McDonald's lacks some of the scale of the Yum operation. But the company plans to open at least 125 new stores per year beginning in 2008. The chain currently has about 800 stores there.

Instead of beating Yum by opening more locations, McDonald's is looking to two niche areas for growth -- drive-throughs and locations open all night.

Deutsche Bank analyst Jason West said the strategy might help McDonald's make up for lost time.

"We believe McDonald's has an opportunity to establish a niche as the dominant drive-through player in the Chinese market," West said in a note to investors. "While KFC clearly dominates the market for in-line fast-food chain restaurants, it is not making an aggressive push into drive-through."

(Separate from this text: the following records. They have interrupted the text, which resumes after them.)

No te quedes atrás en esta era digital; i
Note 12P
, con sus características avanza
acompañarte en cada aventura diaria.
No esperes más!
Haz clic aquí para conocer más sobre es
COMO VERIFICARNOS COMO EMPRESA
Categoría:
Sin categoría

McDonald's made some headway in June last year, when it announced a 20-year agreement with Sinopec, China's state-owned and largest petroleum retailer, to build drive-through restaurants at Sinopec gas stations throughout the country.

The company opened its first drive-through in 2005 and its first Sinopec location in January. Half of the new stores opened in 2008 will have drive-throughs. In comparison, Yum Brands has only opened about 10 drive-throughs.

Deutsche Bank's West added McDonald's drive-throughs have reported sales 15% to 20% higher than non-drive-through locations.

Rather than playing catch-up by developing more restaurants faster, Owens said McDonald's can do well by implementing the strategy that fueled its success in the U.S.

"Focus on being better, not on being bigger," he said.